= Required work =
Type the data below again exactly. Omit all pictures.

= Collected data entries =
....
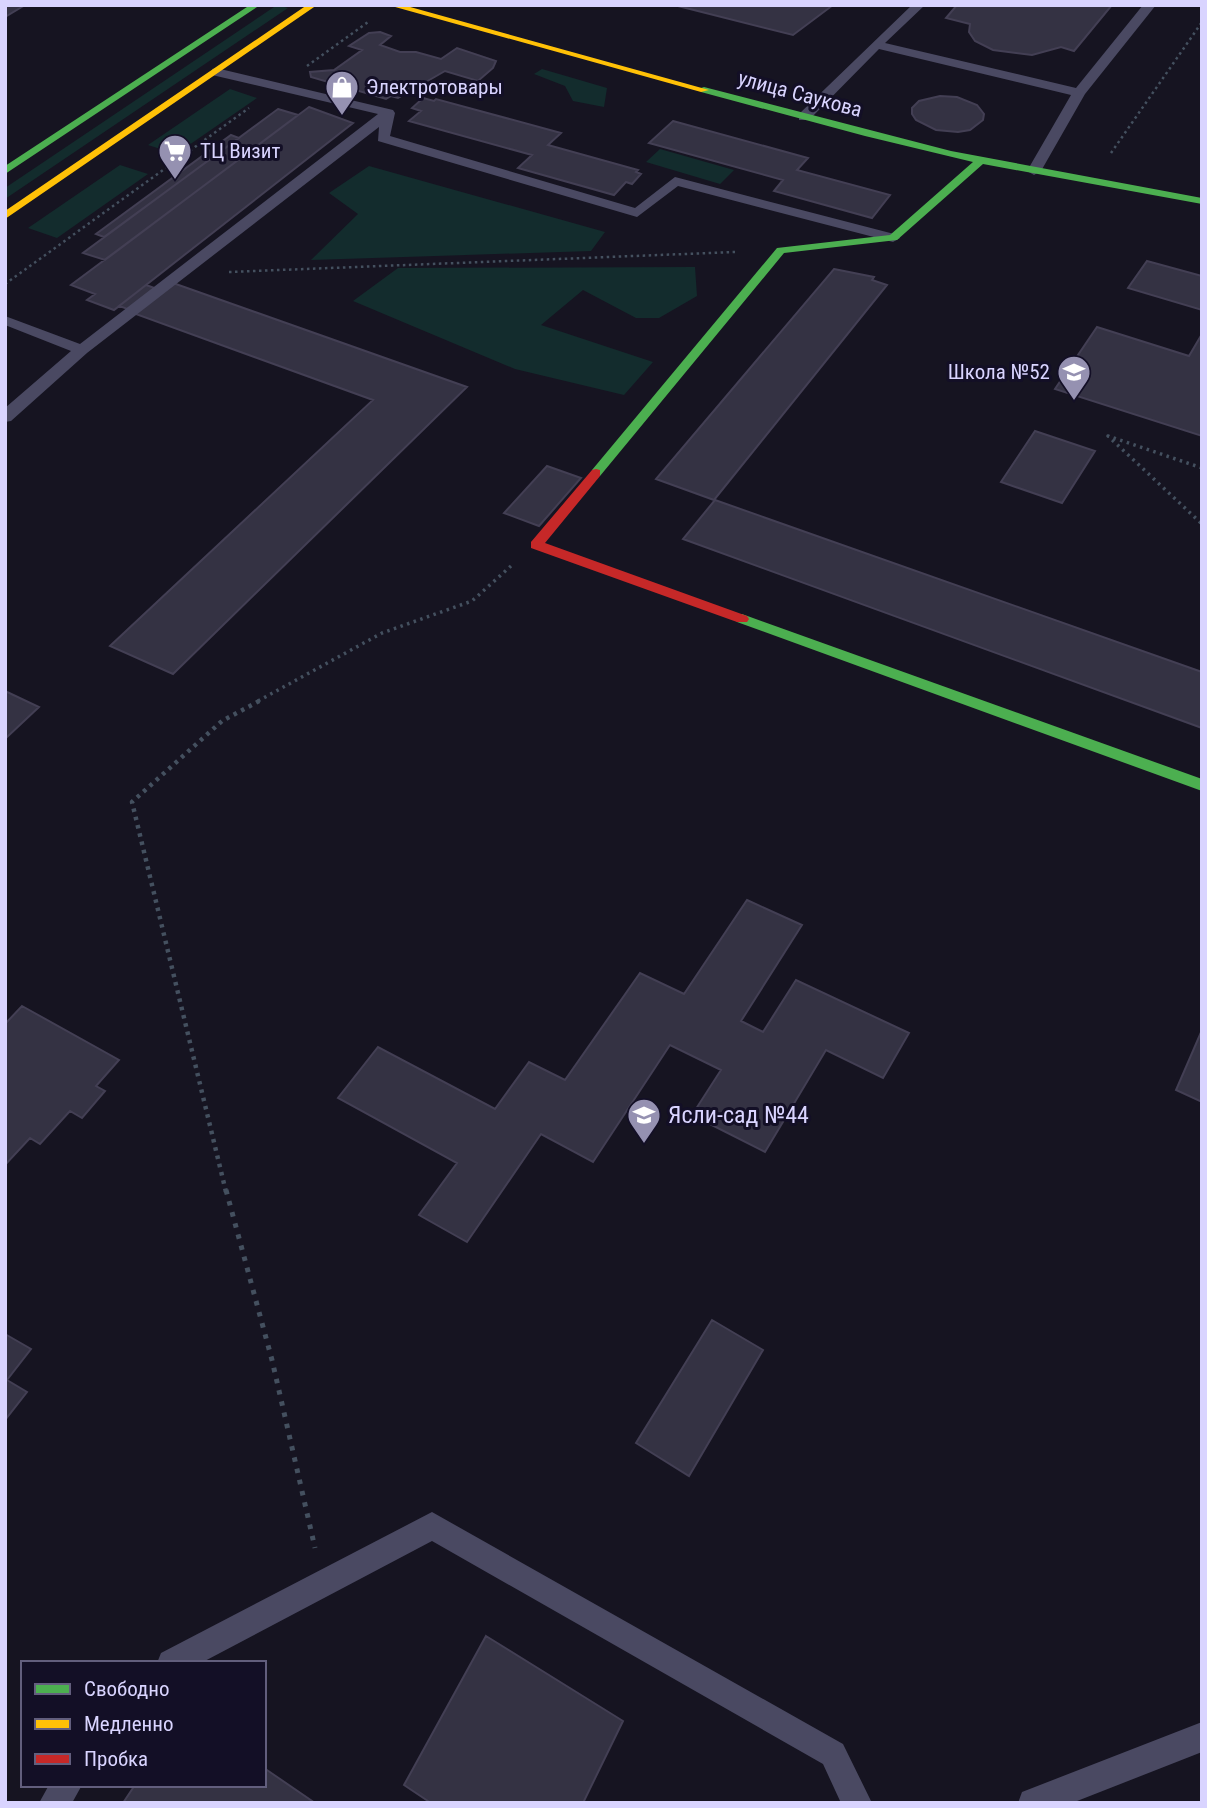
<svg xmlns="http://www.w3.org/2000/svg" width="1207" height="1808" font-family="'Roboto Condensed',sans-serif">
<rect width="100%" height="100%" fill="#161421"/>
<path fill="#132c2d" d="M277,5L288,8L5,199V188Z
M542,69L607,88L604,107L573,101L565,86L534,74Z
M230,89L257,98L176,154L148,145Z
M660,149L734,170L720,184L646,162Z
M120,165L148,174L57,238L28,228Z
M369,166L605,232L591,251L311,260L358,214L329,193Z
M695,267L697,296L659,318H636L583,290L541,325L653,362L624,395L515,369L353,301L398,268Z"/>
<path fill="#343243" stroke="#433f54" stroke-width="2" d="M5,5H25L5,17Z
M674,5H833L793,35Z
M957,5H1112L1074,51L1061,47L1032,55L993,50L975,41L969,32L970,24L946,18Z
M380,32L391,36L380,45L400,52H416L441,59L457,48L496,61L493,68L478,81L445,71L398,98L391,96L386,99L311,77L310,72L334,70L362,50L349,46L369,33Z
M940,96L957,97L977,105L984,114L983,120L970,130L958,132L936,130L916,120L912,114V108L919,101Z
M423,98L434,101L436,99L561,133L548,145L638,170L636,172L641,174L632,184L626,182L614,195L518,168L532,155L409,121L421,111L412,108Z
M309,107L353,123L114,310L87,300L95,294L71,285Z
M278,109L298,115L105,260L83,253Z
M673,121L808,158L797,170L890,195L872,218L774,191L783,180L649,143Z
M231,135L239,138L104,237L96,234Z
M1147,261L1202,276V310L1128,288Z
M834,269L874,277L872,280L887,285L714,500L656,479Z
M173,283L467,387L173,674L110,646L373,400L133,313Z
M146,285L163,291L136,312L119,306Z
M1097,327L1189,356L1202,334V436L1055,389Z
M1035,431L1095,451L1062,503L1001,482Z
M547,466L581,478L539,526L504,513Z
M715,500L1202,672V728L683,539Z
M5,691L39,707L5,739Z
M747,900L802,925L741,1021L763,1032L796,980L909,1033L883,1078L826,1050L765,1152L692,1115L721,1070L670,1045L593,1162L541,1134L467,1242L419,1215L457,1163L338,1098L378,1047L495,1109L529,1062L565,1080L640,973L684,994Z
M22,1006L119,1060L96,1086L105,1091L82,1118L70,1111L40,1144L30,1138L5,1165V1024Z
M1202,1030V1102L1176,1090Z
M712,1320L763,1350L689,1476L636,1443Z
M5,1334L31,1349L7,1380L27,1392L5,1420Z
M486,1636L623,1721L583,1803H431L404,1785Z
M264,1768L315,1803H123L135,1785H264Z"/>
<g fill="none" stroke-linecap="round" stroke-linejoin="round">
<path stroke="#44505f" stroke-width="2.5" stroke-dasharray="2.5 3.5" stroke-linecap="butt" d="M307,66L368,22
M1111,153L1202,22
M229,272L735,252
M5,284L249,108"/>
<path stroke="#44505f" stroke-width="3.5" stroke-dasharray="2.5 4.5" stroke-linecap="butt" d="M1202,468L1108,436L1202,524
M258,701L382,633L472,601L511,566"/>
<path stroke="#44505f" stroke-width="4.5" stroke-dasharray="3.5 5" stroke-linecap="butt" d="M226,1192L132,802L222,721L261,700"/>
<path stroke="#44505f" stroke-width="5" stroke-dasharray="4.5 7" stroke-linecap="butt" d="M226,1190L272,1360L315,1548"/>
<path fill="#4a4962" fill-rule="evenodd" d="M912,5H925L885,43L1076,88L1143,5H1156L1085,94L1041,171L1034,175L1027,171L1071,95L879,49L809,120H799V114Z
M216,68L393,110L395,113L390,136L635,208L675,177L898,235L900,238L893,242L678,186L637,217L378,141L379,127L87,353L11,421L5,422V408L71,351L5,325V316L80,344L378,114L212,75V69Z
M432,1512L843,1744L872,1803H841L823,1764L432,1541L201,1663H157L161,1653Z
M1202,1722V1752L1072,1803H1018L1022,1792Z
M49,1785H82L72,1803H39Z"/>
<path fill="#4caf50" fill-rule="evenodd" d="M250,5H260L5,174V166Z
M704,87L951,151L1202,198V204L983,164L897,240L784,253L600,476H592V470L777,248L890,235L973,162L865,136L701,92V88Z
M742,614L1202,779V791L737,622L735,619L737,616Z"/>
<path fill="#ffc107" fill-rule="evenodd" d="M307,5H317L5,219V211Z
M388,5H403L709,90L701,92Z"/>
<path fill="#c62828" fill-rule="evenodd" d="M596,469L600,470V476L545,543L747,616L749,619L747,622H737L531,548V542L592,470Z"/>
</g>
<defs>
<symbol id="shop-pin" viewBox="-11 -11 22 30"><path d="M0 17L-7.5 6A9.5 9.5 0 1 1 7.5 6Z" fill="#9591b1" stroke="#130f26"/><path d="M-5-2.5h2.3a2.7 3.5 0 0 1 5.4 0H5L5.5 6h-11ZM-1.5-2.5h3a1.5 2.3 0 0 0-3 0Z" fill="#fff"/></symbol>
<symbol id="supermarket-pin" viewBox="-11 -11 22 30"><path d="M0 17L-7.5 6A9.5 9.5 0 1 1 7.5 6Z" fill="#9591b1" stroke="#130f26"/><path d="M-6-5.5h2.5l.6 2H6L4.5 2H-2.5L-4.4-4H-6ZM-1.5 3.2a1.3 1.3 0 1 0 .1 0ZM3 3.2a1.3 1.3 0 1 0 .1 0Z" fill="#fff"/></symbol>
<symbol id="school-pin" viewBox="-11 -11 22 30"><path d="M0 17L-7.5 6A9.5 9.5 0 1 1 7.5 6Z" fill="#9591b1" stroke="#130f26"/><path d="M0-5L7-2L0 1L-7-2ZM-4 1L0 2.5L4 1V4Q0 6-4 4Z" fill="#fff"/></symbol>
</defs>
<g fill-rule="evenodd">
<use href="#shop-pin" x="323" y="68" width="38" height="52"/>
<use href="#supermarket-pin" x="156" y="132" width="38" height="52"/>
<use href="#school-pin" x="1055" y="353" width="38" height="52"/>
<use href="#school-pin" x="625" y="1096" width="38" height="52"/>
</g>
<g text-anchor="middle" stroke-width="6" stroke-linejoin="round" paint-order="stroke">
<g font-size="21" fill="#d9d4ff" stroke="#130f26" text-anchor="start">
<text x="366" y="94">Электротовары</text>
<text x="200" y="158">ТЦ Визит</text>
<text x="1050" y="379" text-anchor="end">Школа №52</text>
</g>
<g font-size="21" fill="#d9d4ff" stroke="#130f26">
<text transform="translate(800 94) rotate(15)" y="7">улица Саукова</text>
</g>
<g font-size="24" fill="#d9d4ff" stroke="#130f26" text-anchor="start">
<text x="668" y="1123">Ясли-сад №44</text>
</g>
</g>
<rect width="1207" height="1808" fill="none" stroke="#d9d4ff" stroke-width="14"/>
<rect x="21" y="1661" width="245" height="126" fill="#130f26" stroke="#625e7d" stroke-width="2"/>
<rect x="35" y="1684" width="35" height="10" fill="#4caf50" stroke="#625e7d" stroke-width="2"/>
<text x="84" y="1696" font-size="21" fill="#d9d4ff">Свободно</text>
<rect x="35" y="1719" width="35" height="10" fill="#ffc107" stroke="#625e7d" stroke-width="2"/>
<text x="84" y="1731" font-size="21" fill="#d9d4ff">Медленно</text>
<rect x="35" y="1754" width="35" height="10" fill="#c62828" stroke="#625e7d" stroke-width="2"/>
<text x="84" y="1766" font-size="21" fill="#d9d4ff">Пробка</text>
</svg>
....
= Solution to this exercise =
<svg xmlns="http://www.w3.org/2000/svg" width="1207" height="1808" font-family="'Roboto Condensed',sans-serif">
<rect width="100%" height="100%" fill="#161421"/>
<path fill="#132c2d" d="M277,5L288,8L5,199V188Z
M542,69L607,88L604,107L573,101L565,86L534,74Z
M230,89L257,98L176,154L148,145Z
M660,149L734,170L720,184L646,162Z
M120,165L148,174L57,238L28,228Z
M369,166L605,232L591,251L311,260L358,214L329,193Z
M695,267L697,296L659,318H636L583,290L541,325L653,362L624,395L515,369L353,301L398,268Z"/>
<path fill="#343243" stroke="#433f54" stroke-width="2" d="M5,5H25L5,17Z
M674,5H833L793,35Z
M957,5H1112L1074,51L1061,47L1032,55L993,50L975,41L969,32L970,24L946,18Z
M380,32L391,36L380,45L400,52H416L441,59L457,48L496,61L493,68L478,81L445,71L398,98L391,96L386,99L311,77L310,72L334,70L362,50L349,46L369,33Z
M940,96L957,97L977,105L984,114L983,120L970,130L958,132L936,130L916,120L912,114V108L919,101Z
M423,98L434,101L436,99L561,133L548,145L638,170L636,172L641,174L632,184L626,182L614,195L518,168L532,155L409,121L421,111L412,108Z
M309,107L353,123L114,310L87,300L95,294L71,285Z
M278,109L298,115L105,260L83,253Z
M673,121L808,158L797,170L890,195L872,218L774,191L783,180L649,143Z
M231,135L239,138L104,237L96,234Z
M1147,261L1202,276V310L1128,288Z
M834,269L874,277L872,280L887,285L714,500L656,479Z
M173,283L467,387L173,674L110,646L373,400L133,313Z
M146,285L163,291L136,312L119,306Z
M1097,327L1189,356L1202,334V436L1055,389Z
M1035,431L1095,451L1062,503L1001,482Z
M547,466L581,478L539,526L504,513Z
M715,500L1202,672V728L683,539Z
M5,691L39,707L5,739Z
M747,900L802,925L741,1021L763,1032L796,980L909,1033L883,1078L826,1050L765,1152L692,1115L721,1070L670,1045L593,1162L541,1134L467,1242L419,1215L457,1163L338,1098L378,1047L495,1109L529,1062L565,1080L640,973L684,994Z
M22,1006L119,1060L96,1086L105,1091L82,1118L70,1111L40,1144L30,1138L5,1165V1024Z
M1202,1030V1102L1176,1090Z
M712,1320L763,1350L689,1476L636,1443Z
M5,1334L31,1349L7,1380L27,1392L5,1420Z
M486,1636L623,1721L583,1803H431L404,1785Z
M264,1768L315,1803H123L135,1785H264Z"/>
<g fill="none" stroke-linecap="round" stroke-linejoin="round">
<path stroke="#44505f" stroke-width="2.5" stroke-dasharray="2.5 3.5" stroke-linecap="butt" d="M307,66L368,22
M1111,153L1202,22
M229,272L735,252
M5,284L249,108"/>
<path stroke="#44505f" stroke-width="3.5" stroke-dasharray="2.5 4.5" stroke-linecap="butt" d="M1202,468L1108,436L1202,524
M258,701L382,633L472,601L511,566"/>
<path stroke="#44505f" stroke-width="4.5" stroke-dasharray="3.5 5" stroke-linecap="butt" d="M226,1192L132,802L222,721L261,700"/>
<path stroke="#44505f" stroke-width="5" stroke-dasharray="4.5 7" stroke-linecap="butt" d="M226,1190L272,1360L315,1548"/>
<path fill="#4a4962" fill-rule="evenodd" d="M912,5H925L885,43L1076,88L1143,5H1156L1085,94L1041,171L1034,175L1027,171L1071,95L879,49L809,120H799V114Z
M216,68L393,110L395,113L390,136L635,208L675,177L898,235L900,238L893,242L678,186L637,217L378,141L379,127L87,353L11,421L5,422V408L71,351L5,325V316L80,344L378,114L212,75V69Z
M432,1512L843,1744L872,1803H841L823,1764L432,1541L201,1663H157L161,1653Z
M1202,1722V1752L1072,1803H1018L1022,1792Z
M49,1785H82L72,1803H39Z"/>
<path fill="#4caf50" fill-rule="evenodd" d="M250,5H260L5,174V166Z
M704,87L951,151L1202,198V204L983,164L897,240L784,253L600,476H592V470L777,248L890,235L973,162L865,136L701,92V88Z
M742,614L1202,779V791L737,622L735,619L737,616Z"/>
<path fill="#ffc107" fill-rule="evenodd" d="M307,5H317L5,219V211Z
M388,5H403L709,90L701,92Z"/>
<path fill="#c62828" fill-rule="evenodd" d="M596,469L600,470V476L545,543L747,616L749,619L747,622H737L531,548V542L592,470Z"/>
</g>
<defs>
<symbol id="shop-pin" viewBox="-11 -11 22 30"><path d="M0 17L-7.5 6A9.5 9.5 0 1 1 7.5 6Z" fill="#9591b1" stroke="#130f26"/><path d="M-5-2.5h2.3a2.7 3.5 0 0 1 5.4 0H5L5.5 6h-11ZM-1.5-2.5h3a1.5 2.3 0 0 0-3 0Z" fill="#fff"/></symbol>
<symbol id="supermarket-pin" viewBox="-11 -11 22 30"><path d="M0 17L-7.5 6A9.5 9.5 0 1 1 7.5 6Z" fill="#9591b1" stroke="#130f26"/><path d="M-6-5.5h2.5l.6 2H6L4.5 2H-2.5L-4.4-4H-6ZM-1.5 3.2a1.3 1.3 0 1 0 .1 0ZM3 3.2a1.3 1.3 0 1 0 .1 0Z" fill="#fff"/></symbol>
<symbol id="school-pin" viewBox="-11 -11 22 30"><path d="M0 17L-7.5 6A9.5 9.5 0 1 1 7.5 6Z" fill="#9591b1" stroke="#130f26"/><path d="M0-5L7-2L0 1L-7-2ZM-4 1L0 2.5L4 1V4Q0 6-4 4Z" fill="#fff"/></symbol>
</defs>
<g fill-rule="evenodd">
<use href="#shop-pin" x="323" y="68" width="38" height="52"/>
<use href="#supermarket-pin" x="156" y="132" width="38" height="52"/>
<use href="#school-pin" x="1055" y="353" width="38" height="52"/>
<use href="#school-pin" x="625" y="1096" width="38" height="52"/>
</g>
<g text-anchor="middle" stroke-width="6" stroke-linejoin="round" paint-order="stroke">
<g font-size="21" fill="#d9d4ff" stroke="#130f26" text-anchor="start">
<text x="366" y="94">Электротовары</text>
<text x="200" y="158">ТЦ Визит</text>
<text x="1050" y="379" text-anchor="end">Школа №52</text>
</g>
<g font-size="21" fill="#d9d4ff" stroke="#130f26">
<text transform="translate(800 94) rotate(15)" y="7">улица Саукова</text>
</g>
<g font-size="24" fill="#d9d4ff" stroke="#130f26" text-anchor="start">
<text x="668" y="1123">Ясли-сад №44</text>
</g>
</g>
<rect width="1207" height="1808" fill="none" stroke="#d9d4ff" stroke-width="14"/>
<rect x="21" y="1661" width="245" height="126" fill="#130f26" stroke="#625e7d" stroke-width="2"/>
<rect x="35" y="1684" width="35" height="10" fill="#4caf50" stroke="#625e7d" stroke-width="2"/>
<text x="84" y="1696" font-size="21" fill="#d9d4ff">Свободно</text>
<rect x="35" y="1719" width="35" height="10" fill="#ffc107" stroke="#625e7d" stroke-width="2"/>
<text x="84" y="1731" font-size="21" fill="#d9d4ff">Медленно</text>
<rect x="35" y="1754" width="35" height="10" fill="#c62828" stroke="#625e7d" stroke-width="2"/>
<text x="84" y="1766" font-size="21" fill="#d9d4ff">Пробка</text>
</svg>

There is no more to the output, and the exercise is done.